As an aside, Art Owen also wrote an invited discussion “the unreasonable effectiveness of Monte Carlo” of ” Probabilistic Integration: A Role in Statistical Computation?” by François-Xavier Briol, Chris Oates, Mark Girolami (Warwick), Michael Osborne and Deni Sejdinovic, to appear in Statistical Science, discussion that contains a wealth of smart and enlightening remarks. Like the analogy between pseudo-random number generators [which work unreasonably well!] vs true random numbers and Bayesian numerical integration versus non-random functions. Or the role of advanced bootstrapping when assessing the variability of Monte Carlo estimates (citing a paper of his from 1992). Also pointing out at an intriguing MCMC paper by Michael Lavine and Jim Hodges to appear in The American Statistician.

March 5, 2019 at 9:30 pm

It’s very cool to be included on the ‘Og. Each time I post to arXiv I wait to see if the article gets picked up.

The main motivation for the article is that using a pre-fixed sequence of weights puts you in the realm of weighting unbiased and uncorrelated estimators by a martingale argument. At each step the estimate is unbiased given all the previous ones.

Most of the effort is about showing that you don’t need anything like the unknown true optimal weights to come out ok. If the variance at step j decays like j^-y for any y between 0 and 1, you’re ok using weights j^0.5. That is a very wide range of behaviors to cover with one rule. You never raise variance by more than 9/8 over that whole range. At j=0 the adaptation is perfectly futile. At j=1, the adaptation provides nearly quasi-Monte Carlo accuracy from plain MC estimates. For any of those you get the optimal rate and nearly optimal constant.

More realistic assumptions would involve variances that decay monotonically and are bounded between j^-L and j^-H for low and high rates, L and H. Or they could be convex combinations of j^-y for various y. We have not worked out those examples; they would involve fussy convex optimizations and give no clean insights. Also in practice you wouldn’t know L or H.

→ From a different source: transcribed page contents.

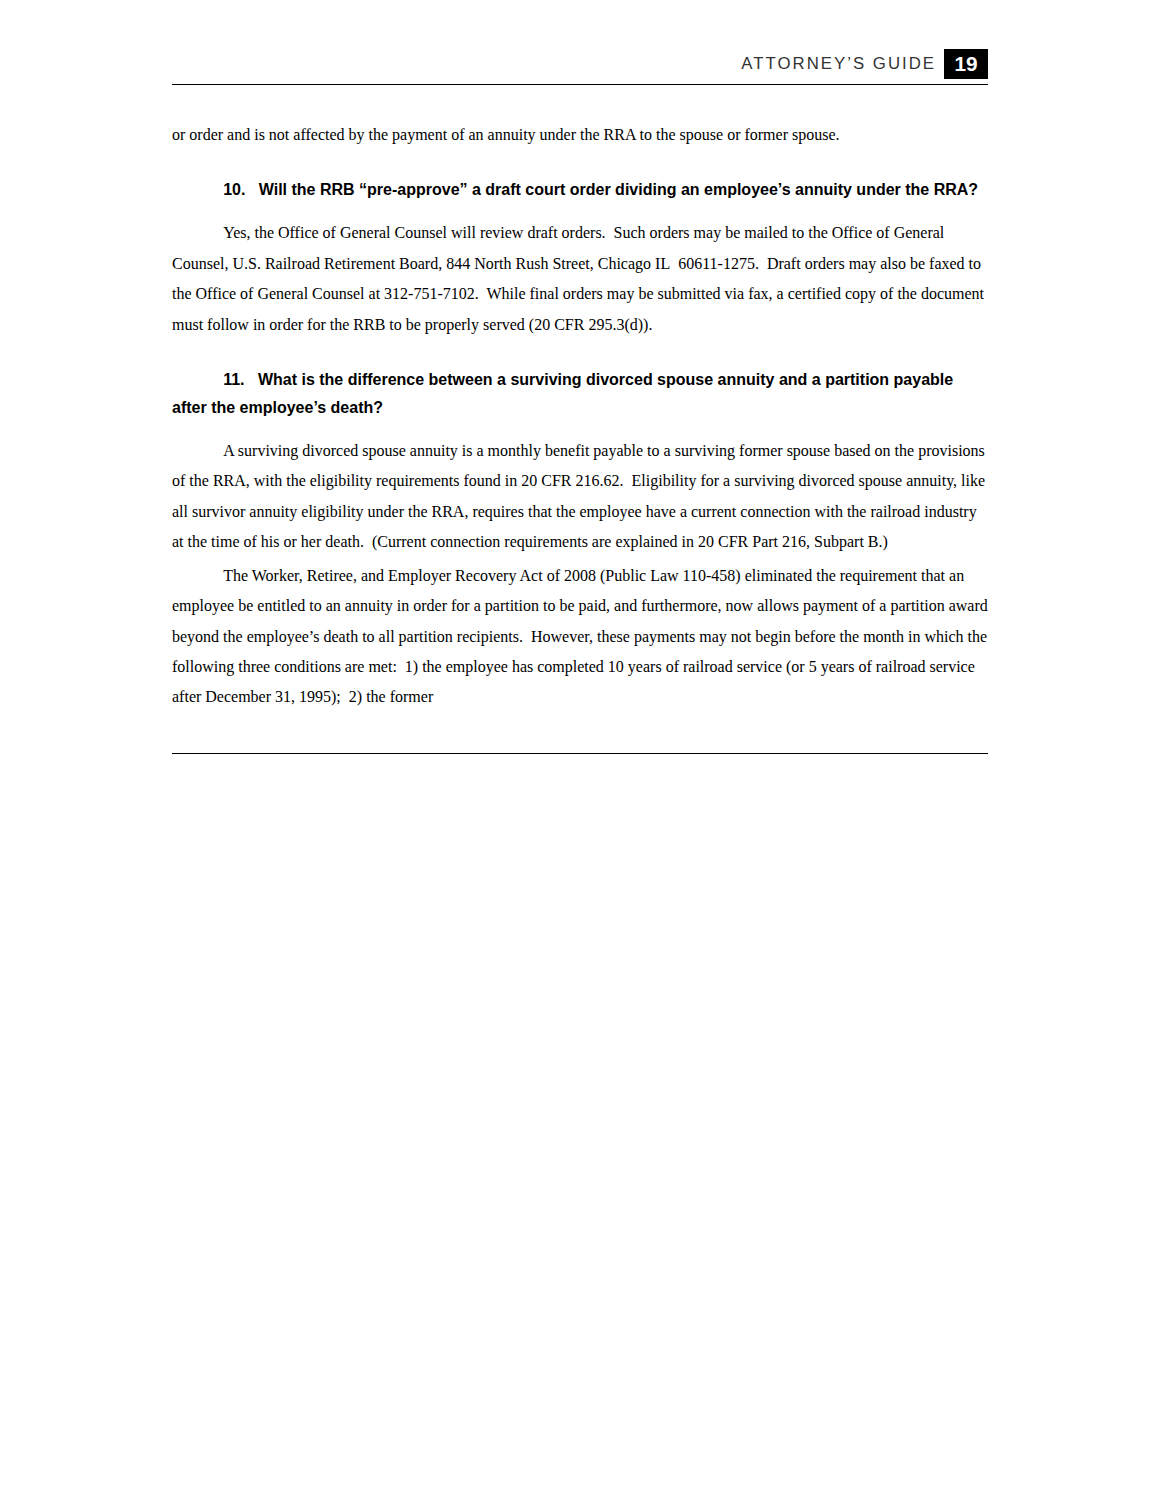Attorney’s Guide 19
or order and is not affected by the payment of an annuity under the RRA to the spouse or former spouse.
10. Will the RRB “pre-approve” a draft court order dividing an employee’s annuity under the RRA?
Yes, the Office of General Counsel will review draft orders. Such orders may be mailed to the Office of General Counsel, U.S. Railroad Retirement Board, 844 North Rush Street, Chicago IL 60611-1275. Draft orders may also be faxed to the Office of General Counsel at 312-751-7102. While final orders may be submitted via fax, a certified copy of the document must follow in order for the RRB to be properly served (20 CFR 295.3(d)).
11. What is the difference between a surviving divorced spouse annuity and a partition payable after the employee’s death?
A surviving divorced spouse annuity is a monthly benefit payable to a surviving former spouse based on the provisions of the RRA, with the eligibility requirements found in 20 CFR 216.62. Eligibility for a surviving divorced spouse annuity, like all survivor annuity eligibility under the RRA, requires that the employee have a current connection with the railroad industry at the time of his or her death. (Current connection requirements are explained in 20 CFR Part 216, Subpart B.)
The Worker, Retiree, and Employer Recovery Act of 2008 (Public Law 110-458) eliminated the requirement that an employee be entitled to an annuity in order for a partition to be paid, and furthermore, now allows payment of a partition award beyond the employee’s death to all partition recipients. However, these payments may not begin before the month in which the following three conditions are met: 1) the employee has completed 10 years of railroad service (or 5 years of railroad service after December 31, 1995); 2) the former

I like 9/8 as the adaptive importance sampling counterpart to 23.4%. That famous number is useful as a guideline for the acceptance rate in random walk Metropolis but is equally based on strong assumptions that one doesn’t believe.

March 6, 2019 at 8:19 am

And it is even cooler to get a detailed reply by you!!!

March 7, 2019 at 7:49 pm

I definitely appreciate the martingale argument! Never occurred to me before.